WHAT YOU WILL DO:
Return, without any change, the data from its first line through the line that contains "dei file dell'app.", both ends included.

START EXERCISE MATERIALS

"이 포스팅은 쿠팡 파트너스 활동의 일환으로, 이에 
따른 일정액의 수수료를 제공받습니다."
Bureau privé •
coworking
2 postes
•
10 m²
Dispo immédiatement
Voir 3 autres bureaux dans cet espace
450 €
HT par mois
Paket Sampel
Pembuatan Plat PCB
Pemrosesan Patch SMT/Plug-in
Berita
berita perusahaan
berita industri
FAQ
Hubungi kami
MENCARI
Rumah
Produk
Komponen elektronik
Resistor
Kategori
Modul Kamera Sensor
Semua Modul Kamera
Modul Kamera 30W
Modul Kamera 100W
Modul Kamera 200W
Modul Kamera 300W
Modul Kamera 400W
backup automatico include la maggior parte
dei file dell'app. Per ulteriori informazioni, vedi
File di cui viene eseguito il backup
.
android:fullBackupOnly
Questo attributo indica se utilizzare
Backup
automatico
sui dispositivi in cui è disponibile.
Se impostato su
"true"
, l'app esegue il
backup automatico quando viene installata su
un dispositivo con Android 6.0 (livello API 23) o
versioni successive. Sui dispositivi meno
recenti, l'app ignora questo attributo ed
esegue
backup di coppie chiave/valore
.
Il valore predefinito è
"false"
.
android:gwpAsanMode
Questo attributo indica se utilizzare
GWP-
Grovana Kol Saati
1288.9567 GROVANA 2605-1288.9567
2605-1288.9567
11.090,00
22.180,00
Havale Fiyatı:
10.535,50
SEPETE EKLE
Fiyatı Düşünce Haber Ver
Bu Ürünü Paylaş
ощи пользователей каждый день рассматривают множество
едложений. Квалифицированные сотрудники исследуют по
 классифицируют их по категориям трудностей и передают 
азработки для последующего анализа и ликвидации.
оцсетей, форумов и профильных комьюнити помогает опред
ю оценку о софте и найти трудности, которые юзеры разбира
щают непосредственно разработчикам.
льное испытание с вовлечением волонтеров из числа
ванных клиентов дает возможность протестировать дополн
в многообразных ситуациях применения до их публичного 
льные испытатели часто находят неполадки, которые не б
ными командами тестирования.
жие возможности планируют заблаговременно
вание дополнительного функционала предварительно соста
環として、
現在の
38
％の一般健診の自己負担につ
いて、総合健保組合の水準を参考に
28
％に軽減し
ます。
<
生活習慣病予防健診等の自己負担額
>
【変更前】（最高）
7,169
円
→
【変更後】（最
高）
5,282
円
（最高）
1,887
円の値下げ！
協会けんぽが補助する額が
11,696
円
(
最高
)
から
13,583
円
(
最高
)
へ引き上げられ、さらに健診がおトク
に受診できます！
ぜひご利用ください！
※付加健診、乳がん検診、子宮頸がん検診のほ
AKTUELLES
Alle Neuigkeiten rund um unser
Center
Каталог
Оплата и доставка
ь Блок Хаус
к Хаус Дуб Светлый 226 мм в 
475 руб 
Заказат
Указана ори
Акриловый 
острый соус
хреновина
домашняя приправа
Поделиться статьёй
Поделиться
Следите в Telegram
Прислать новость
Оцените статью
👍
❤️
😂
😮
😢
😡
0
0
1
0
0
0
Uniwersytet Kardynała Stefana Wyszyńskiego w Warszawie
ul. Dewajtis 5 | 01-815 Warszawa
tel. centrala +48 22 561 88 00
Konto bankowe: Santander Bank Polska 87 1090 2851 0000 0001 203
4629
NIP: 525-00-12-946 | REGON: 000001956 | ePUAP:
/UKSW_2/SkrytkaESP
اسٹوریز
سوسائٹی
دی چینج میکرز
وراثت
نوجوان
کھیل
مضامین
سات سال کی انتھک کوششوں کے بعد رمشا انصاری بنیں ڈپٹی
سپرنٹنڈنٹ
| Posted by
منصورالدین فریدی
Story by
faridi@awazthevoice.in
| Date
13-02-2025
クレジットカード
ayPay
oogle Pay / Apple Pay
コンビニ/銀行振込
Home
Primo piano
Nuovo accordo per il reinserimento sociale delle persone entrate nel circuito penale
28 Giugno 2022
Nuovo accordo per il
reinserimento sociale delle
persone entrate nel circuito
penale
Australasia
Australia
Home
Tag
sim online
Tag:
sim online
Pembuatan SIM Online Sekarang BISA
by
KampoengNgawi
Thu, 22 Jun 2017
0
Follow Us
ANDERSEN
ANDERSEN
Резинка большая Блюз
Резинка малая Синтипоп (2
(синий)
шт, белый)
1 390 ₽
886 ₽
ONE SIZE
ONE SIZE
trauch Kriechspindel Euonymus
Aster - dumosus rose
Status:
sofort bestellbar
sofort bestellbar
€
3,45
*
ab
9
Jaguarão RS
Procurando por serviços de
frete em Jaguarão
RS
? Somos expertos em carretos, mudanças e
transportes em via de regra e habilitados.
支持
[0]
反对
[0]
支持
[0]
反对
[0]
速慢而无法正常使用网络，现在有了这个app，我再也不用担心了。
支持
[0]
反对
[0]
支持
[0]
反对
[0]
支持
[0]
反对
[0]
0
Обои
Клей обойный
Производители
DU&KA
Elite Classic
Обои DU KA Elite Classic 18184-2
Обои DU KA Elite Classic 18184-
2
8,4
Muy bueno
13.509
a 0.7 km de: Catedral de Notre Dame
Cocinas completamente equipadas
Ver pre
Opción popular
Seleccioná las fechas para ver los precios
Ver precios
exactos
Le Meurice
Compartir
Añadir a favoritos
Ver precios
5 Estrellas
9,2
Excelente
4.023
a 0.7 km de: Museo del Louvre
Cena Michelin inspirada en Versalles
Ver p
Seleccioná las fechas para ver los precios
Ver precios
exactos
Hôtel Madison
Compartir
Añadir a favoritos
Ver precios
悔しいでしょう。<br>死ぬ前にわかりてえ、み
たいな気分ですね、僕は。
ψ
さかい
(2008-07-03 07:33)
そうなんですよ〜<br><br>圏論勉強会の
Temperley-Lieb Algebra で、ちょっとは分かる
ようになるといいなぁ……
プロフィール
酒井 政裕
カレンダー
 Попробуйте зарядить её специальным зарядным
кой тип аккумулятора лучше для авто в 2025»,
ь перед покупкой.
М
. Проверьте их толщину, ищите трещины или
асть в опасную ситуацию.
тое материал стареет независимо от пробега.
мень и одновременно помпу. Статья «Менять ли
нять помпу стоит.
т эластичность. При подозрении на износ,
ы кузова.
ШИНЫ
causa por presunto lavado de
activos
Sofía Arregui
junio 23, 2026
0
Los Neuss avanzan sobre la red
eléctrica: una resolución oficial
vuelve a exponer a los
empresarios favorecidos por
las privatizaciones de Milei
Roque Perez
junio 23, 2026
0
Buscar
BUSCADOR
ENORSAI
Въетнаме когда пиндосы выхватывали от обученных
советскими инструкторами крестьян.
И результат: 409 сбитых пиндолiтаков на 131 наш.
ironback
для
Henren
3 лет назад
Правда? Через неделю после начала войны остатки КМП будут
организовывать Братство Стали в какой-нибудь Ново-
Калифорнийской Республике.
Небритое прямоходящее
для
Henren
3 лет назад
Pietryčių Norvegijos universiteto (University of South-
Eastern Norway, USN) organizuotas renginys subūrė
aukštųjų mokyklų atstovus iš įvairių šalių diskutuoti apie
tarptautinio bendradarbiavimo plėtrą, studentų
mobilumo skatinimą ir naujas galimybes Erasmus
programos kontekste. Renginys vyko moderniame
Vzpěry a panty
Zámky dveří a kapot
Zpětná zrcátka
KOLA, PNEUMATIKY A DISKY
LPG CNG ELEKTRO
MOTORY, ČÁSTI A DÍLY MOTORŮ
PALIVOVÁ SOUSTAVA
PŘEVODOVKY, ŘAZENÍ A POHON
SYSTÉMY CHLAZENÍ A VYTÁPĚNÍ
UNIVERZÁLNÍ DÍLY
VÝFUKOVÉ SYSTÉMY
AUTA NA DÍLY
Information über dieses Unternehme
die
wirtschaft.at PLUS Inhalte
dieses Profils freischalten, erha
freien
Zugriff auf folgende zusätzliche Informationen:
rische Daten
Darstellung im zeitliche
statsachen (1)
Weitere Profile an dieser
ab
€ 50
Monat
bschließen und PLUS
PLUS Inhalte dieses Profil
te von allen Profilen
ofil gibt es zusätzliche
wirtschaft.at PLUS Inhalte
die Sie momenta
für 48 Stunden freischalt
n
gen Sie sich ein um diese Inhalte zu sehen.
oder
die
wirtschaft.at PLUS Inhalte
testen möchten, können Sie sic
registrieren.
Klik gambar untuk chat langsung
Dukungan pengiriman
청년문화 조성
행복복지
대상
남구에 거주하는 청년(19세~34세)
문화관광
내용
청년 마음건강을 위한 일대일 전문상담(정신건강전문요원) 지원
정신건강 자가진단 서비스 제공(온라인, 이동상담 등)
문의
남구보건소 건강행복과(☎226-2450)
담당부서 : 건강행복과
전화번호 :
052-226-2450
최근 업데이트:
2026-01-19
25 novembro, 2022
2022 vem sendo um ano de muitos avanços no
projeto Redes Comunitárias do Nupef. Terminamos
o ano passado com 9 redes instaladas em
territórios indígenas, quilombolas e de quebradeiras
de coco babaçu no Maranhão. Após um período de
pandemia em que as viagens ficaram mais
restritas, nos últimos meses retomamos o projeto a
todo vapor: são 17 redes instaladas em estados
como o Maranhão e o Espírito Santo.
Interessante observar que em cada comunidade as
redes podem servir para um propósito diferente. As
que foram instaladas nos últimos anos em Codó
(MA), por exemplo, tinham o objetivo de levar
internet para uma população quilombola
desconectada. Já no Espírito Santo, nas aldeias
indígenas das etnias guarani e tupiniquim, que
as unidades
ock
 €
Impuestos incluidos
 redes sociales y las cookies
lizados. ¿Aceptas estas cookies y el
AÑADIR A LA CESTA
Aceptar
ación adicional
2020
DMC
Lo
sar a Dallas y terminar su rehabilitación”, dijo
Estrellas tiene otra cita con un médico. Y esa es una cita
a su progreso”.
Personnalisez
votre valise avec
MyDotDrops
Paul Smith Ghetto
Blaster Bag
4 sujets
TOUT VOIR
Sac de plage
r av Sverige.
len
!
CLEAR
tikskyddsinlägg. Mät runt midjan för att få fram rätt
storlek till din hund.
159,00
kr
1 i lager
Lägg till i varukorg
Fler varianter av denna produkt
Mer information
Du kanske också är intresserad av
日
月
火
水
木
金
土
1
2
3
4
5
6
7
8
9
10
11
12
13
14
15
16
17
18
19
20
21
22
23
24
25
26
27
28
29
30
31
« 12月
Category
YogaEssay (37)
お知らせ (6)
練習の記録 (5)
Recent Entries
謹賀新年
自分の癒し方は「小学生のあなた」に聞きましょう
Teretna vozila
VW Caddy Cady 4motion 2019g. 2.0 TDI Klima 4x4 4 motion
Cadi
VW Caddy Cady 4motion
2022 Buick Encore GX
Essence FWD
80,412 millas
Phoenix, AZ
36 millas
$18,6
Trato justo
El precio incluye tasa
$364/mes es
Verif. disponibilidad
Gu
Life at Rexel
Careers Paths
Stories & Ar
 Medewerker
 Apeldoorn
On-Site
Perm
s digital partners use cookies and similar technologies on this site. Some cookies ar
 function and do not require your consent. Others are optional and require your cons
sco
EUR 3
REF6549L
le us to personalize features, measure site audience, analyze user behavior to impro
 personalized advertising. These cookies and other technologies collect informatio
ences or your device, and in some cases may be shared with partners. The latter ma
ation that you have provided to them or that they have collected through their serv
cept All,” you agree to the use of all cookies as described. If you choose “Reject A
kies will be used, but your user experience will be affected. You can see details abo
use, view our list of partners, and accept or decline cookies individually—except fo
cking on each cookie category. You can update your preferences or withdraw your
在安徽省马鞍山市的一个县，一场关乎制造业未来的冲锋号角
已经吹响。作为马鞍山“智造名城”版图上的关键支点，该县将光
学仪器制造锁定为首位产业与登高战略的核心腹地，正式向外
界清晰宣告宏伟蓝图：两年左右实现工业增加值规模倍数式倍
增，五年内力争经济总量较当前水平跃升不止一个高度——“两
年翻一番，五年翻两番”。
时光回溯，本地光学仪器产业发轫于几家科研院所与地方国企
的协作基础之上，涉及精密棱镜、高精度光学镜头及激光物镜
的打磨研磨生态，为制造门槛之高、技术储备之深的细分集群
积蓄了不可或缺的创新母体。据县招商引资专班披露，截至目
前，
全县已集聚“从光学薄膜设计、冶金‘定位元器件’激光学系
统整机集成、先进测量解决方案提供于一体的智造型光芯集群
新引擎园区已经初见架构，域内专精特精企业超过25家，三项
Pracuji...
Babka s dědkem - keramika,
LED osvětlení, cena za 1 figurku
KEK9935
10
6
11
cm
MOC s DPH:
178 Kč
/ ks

END EXERCISE MATERIALS

RESPONSE AREA:
"이 포스팅은 쿠팡 파트너스 활동의 일환으로, 이에 
따른 일정액의 수수료를 제공받습니다."
Bureau privé •
coworking
2 postes
•
10 m²
Dispo immédiatement
Voir 3 autres bureaux dans cet espace
450 €
HT par mois
Paket Sampel
Pembuatan Plat PCB
Pemrosesan Patch SMT/Plug-in
Berita
berita perusahaan
berita industri
FAQ
Hubungi kami
MENCARI
Rumah
Produk
Komponen elektronik
Resistor
Kategori
Modul Kamera Sensor
Semua Modul Kamera
Modul Kamera 30W
Modul Kamera 100W
Modul Kamera 200W
Modul Kamera 300W
Modul Kamera 400W
backup automatico include la maggior parte
dei file dell'app. Per ulteriori informazioni, vedi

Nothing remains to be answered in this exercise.